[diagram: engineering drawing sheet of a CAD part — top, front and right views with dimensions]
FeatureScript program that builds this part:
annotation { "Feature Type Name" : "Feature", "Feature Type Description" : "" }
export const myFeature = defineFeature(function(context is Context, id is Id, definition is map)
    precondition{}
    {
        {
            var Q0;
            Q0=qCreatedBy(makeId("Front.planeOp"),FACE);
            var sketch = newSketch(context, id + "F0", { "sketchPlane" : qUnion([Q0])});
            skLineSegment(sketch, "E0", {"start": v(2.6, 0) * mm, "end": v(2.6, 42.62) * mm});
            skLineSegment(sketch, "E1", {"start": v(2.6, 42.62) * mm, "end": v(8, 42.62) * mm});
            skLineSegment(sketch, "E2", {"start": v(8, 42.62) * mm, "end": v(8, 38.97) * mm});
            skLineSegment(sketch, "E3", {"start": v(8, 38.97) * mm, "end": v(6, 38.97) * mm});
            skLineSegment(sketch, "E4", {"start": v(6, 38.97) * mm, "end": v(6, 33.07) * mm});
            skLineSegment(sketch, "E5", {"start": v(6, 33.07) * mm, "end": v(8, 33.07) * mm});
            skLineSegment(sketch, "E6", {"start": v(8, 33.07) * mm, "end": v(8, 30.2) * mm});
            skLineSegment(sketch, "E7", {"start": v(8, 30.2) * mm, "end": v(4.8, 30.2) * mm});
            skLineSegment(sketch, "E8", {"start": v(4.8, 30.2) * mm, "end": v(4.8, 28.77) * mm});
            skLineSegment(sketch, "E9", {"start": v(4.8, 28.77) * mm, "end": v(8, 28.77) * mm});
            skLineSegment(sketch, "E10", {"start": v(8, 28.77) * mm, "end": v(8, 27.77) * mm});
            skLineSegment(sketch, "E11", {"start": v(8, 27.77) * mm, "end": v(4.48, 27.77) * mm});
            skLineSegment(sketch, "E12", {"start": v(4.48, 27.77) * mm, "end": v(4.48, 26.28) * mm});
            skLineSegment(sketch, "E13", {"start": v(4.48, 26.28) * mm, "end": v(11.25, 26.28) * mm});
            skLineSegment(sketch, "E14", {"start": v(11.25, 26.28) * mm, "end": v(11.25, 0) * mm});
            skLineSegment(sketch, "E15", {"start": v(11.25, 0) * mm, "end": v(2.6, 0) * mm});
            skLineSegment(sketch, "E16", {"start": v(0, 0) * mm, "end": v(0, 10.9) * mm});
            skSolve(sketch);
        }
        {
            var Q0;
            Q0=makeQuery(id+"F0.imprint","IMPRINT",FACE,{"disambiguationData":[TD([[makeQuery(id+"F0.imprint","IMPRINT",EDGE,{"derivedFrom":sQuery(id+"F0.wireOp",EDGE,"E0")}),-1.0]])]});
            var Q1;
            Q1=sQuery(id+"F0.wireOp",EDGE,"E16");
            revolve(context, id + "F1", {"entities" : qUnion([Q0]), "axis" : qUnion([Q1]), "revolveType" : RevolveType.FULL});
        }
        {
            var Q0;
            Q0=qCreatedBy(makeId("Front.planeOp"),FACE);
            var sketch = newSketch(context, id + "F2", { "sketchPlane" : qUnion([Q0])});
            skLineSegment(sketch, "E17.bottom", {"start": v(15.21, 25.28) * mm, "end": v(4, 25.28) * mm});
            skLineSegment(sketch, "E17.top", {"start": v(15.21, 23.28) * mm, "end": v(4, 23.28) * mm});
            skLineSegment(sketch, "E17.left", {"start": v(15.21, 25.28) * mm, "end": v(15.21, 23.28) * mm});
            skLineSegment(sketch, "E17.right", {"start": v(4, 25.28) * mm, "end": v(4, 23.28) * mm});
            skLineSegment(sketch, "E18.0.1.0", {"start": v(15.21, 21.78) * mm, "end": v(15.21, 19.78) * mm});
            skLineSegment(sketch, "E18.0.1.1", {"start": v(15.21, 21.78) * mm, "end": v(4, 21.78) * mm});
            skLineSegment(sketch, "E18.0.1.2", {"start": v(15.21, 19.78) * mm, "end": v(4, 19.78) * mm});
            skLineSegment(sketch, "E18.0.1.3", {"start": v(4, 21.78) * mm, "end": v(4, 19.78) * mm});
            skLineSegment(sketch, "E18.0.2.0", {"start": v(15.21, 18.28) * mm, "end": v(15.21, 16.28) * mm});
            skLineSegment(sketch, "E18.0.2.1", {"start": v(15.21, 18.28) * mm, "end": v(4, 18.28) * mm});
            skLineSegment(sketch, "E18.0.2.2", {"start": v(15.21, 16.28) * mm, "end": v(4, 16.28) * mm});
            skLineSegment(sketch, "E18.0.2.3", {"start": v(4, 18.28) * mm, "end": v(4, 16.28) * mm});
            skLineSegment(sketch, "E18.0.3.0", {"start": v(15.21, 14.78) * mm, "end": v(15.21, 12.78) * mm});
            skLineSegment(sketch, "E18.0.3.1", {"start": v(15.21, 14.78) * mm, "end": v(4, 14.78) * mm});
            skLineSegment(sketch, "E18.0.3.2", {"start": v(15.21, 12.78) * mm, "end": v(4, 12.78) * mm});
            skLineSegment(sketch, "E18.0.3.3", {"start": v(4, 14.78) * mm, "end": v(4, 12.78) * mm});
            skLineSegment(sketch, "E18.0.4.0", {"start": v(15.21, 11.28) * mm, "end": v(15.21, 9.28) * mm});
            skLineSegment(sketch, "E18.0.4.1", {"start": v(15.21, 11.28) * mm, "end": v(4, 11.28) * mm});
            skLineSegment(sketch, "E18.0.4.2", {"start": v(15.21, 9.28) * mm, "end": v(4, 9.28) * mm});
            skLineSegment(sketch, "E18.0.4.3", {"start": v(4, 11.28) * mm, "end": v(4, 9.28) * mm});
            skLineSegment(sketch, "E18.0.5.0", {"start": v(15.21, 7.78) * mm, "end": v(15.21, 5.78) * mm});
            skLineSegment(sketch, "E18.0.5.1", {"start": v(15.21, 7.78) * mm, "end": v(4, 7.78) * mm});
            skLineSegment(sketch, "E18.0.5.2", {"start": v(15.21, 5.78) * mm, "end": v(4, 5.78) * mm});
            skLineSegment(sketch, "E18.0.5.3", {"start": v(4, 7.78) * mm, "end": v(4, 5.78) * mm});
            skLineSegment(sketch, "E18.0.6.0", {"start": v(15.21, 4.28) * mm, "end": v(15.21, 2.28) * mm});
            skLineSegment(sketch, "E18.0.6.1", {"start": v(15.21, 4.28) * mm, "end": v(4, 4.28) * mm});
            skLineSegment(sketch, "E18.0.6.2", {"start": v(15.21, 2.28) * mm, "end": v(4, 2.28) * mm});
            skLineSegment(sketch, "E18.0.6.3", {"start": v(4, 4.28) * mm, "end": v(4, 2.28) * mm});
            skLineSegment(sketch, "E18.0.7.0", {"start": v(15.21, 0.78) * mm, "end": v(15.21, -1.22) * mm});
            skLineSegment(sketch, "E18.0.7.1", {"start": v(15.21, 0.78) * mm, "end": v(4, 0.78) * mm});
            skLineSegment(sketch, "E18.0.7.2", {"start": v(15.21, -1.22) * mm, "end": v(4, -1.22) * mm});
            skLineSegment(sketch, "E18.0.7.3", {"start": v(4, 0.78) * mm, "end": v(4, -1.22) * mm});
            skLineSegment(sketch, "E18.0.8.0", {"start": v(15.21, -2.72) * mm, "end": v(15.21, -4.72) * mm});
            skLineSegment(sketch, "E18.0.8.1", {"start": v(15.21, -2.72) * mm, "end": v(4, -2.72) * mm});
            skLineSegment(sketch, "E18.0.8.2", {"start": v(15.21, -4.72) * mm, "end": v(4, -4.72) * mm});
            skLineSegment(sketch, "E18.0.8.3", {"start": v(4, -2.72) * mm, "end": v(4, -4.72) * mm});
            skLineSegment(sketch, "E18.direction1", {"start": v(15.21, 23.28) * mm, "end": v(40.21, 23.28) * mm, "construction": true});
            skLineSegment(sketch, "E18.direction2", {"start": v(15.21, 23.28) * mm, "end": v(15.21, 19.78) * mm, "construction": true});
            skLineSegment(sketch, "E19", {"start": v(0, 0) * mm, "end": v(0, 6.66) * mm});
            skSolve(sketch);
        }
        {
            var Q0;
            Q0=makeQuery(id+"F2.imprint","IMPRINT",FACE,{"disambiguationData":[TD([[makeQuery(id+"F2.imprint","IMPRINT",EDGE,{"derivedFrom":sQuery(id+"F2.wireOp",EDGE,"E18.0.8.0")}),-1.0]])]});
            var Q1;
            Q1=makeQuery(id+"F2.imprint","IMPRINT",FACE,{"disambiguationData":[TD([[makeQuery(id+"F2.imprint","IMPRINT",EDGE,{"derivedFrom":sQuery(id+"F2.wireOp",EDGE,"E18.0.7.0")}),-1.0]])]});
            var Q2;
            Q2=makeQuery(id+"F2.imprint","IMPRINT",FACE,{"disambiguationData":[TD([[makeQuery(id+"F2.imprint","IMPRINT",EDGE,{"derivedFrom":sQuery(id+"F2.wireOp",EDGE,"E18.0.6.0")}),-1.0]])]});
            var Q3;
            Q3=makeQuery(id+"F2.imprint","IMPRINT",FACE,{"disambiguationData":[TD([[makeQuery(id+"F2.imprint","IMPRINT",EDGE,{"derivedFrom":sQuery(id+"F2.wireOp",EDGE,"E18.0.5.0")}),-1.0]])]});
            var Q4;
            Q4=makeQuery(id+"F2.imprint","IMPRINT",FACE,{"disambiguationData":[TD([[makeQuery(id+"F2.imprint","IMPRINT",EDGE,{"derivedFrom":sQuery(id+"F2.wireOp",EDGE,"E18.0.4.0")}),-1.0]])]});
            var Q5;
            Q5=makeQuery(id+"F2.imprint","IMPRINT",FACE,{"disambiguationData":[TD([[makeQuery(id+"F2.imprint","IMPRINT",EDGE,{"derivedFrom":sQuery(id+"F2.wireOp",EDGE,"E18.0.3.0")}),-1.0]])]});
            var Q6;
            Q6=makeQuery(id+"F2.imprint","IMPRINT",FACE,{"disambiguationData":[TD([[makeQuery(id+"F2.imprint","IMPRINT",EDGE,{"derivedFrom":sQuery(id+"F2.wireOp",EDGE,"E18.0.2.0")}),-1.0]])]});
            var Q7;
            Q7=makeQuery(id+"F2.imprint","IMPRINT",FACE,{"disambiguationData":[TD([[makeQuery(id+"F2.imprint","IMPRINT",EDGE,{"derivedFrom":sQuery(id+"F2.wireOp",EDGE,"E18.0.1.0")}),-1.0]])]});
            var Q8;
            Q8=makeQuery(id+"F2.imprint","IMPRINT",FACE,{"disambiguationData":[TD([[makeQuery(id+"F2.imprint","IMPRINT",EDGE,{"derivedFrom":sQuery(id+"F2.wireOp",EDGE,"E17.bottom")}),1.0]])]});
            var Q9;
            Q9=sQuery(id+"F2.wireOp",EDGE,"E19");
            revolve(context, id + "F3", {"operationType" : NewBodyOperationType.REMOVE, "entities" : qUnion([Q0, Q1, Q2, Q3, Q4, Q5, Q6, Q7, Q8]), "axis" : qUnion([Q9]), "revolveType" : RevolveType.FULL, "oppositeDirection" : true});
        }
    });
#####
* _What you should do_
Pick out every line above that contains the string "part".

* _Written answer_
[diagram: engineering drawing sheet of a CAD part — top, front and right views with dimensions]
FeatureScript program that builds this part:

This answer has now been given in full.